Jan van Doesburg heeft van kleins af aan al groene vingers. Waar hij zich vroeger verwonderde over afrikaantjes die groeiden heeft hij nu een enorme passie voor bloemsierkunst. ‘Bloemsierkunst kan de schoonheid van de natuur niet verbeteren. Het kan wel de schoonheid van de natuur naar voren brengen.’
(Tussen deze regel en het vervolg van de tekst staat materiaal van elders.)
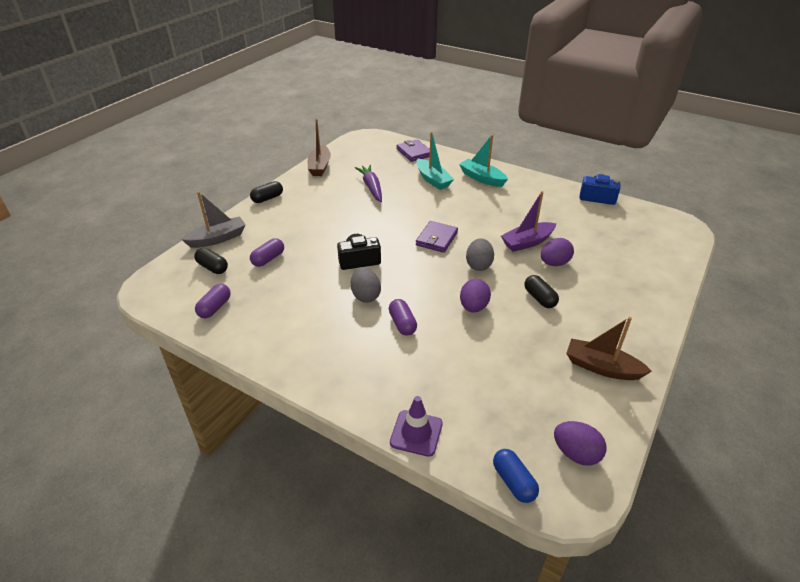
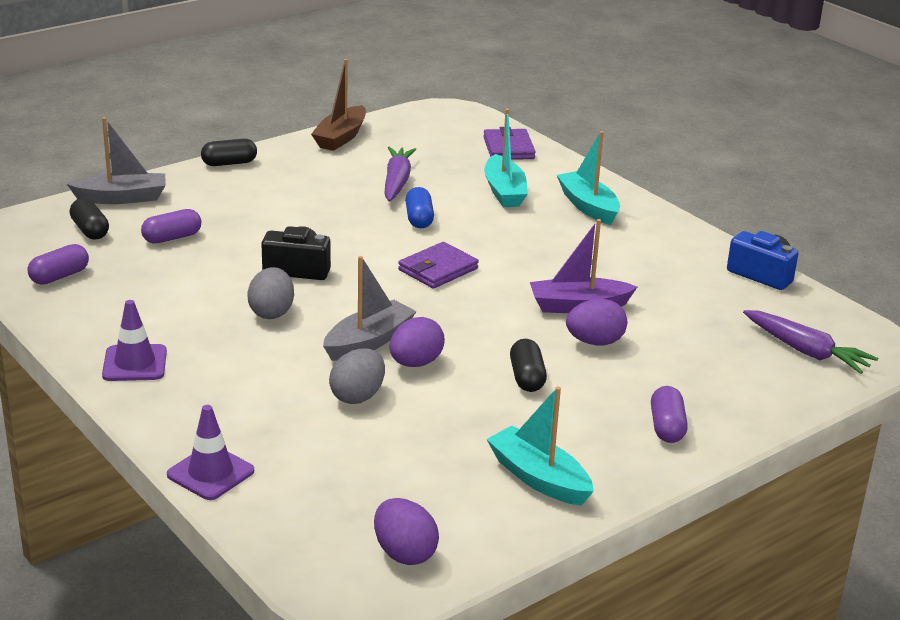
camera: 20 degrees right, 10 degrees down
(308, 361) = (135, 363): none -> purple traffic cone
(402, 324) = (295, 356): purple capsule -> purple capsule (667, 427)
(436, 300) = (368, 342): none -> grey boat
(478, 265) = (472, 316): grey egg -> grey egg (357, 396)
(513, 482) = (292, 555): blue capsule -> blue capsule (419, 219)
(601, 367) = (538, 478): brown boat -> turquoise boat
(657, 238) = (806, 351): none -> purple carrot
Jan van Doesburg (73) uit Vlijmen heeft de liefde voor groen met de paplepel ingegoten gekregen. Als kind kreeg hij bij zijn oma een stukje tuin waar hij afrikaantjes en andere plantjes in zette. De verwondering dat die planten gingen groeien is hem altijd bijgebleven. Maar ook op andere manieren kwam Jan in aanraking met groen: als misdienaar bij de Franciscanen mocht hij meehelpen de kerk te versieren en helpen in het kasje. Zijn oom, die in de gemeentekwekerij werkte, nam hem mee naar lezingen van Groei & Bloei. ‘Ik kwam bij bloemisten te werken en won al snel een juniorenwedstrijd’, vertelt Jan. Op de tuinbouwschool voelde hij zich dan ook als een vis in het water.
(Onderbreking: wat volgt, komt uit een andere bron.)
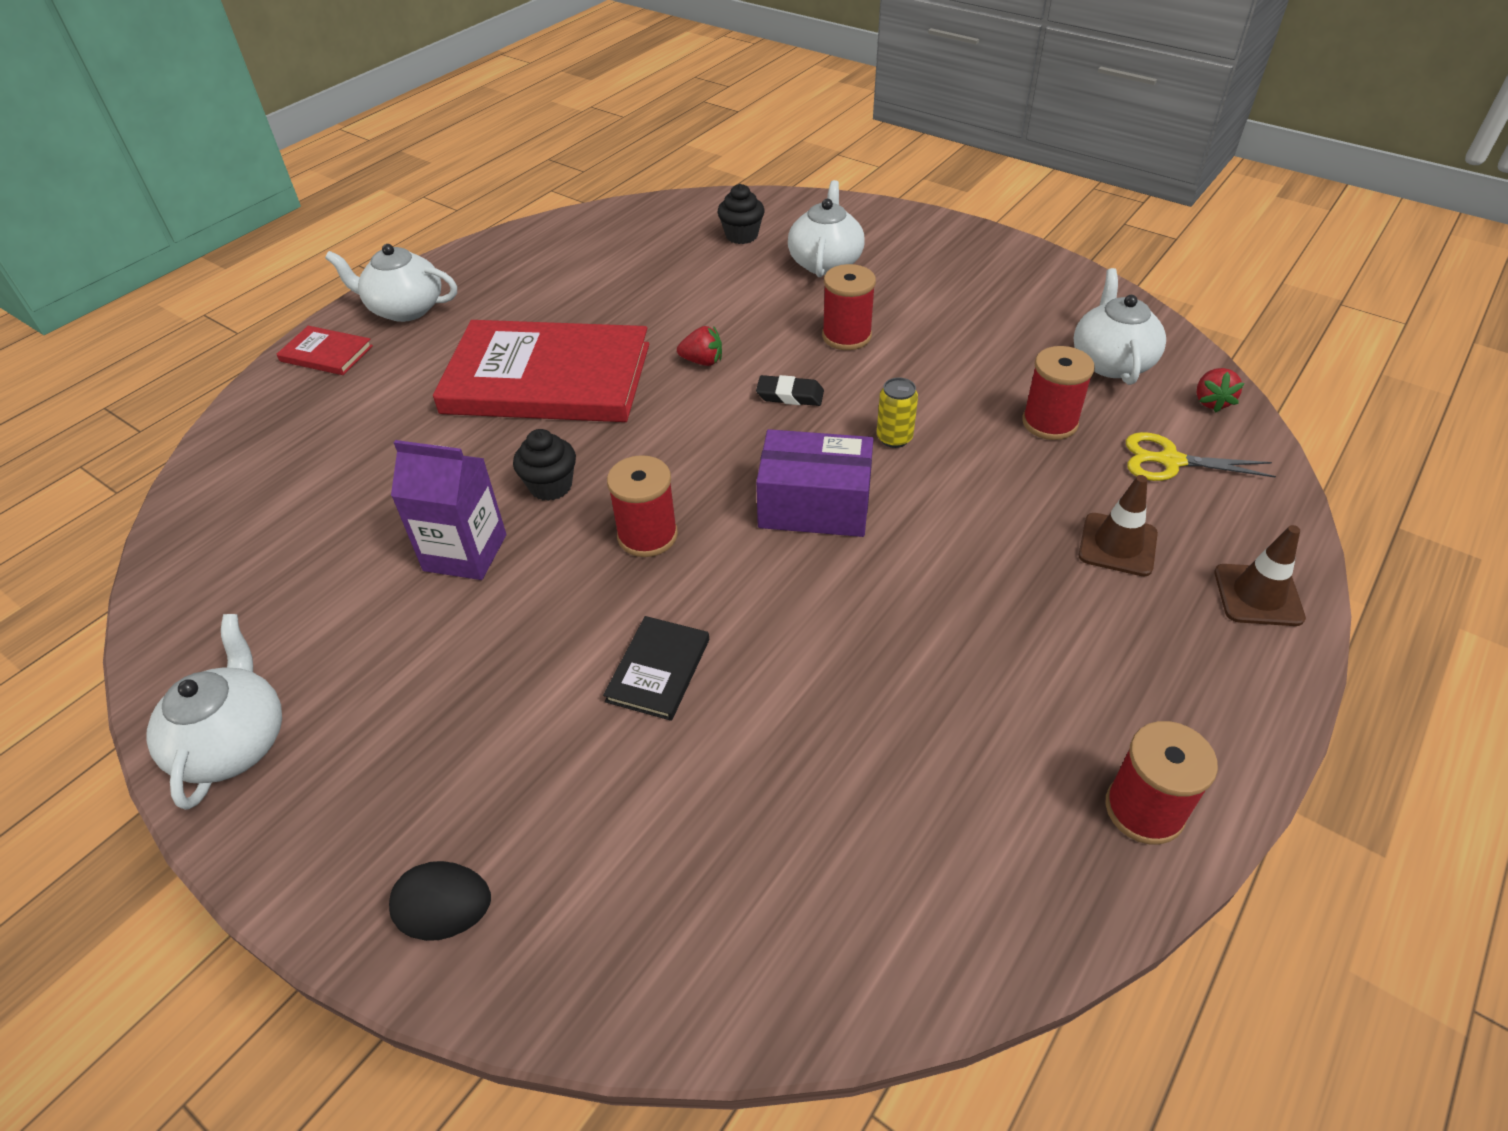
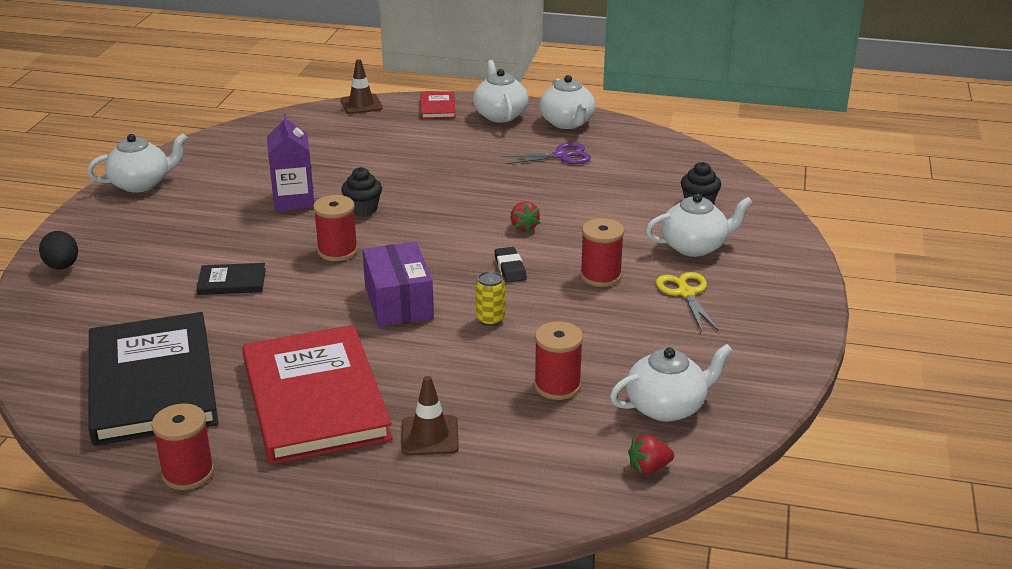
camera: 65 degrees right, 15 degrees down
(480, 266) = (567, 123): none -> white teapot
(547, 378) = (464, 179): red book -> red book (315, 399)
(558, 291) = (562, 156): none -> purple scissors
(899, 822) = (152, 383): none -> black book
(1169, 461) = (548, 452): yellow scissors -> yellow scissors (686, 293)
(1258, 595) = (409, 510): brown traffic cone -> brown traffic cone (361, 104)

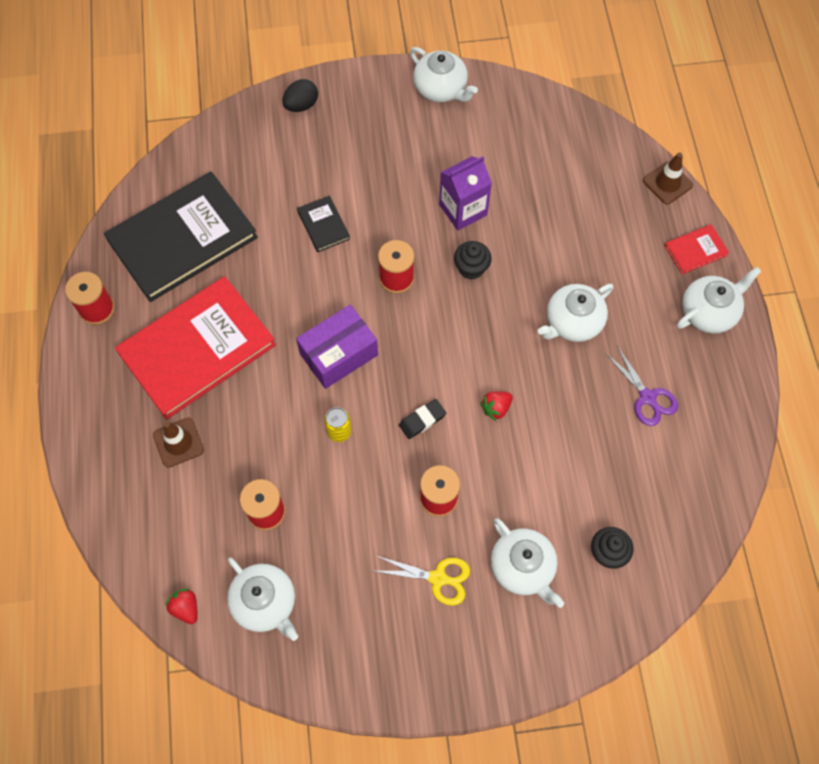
camera: 70 degrees right, 35 degrees up
(567, 123) = (723, 380): white teapot -> white teapot (572, 322)
(686, 293) = (438, 578): yellow scissors -> yellow scissors turned 45 degrees clockwise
De vakschool in Vught volgde, en daarna de meesteropleiding. Na de HAS werd Jan docent vakonderwijs en meesteropleiding bij de vakschool in Vught. ‘Passie voor de bloemsierkunst is de rode draad. Ik ben het vak altijd blijven uitoefenen. Als je ergens les in geeft moet je het ook blijven doen, het moet uit eigen ervaring komen’, vindt hij. Toen de lerarenopleiding fulltime werd, werd Jan gevraagd hier vorm aan te geven. Verder volgde hij nog een opleiding aan de kunstacademie en leerde hij Chinees.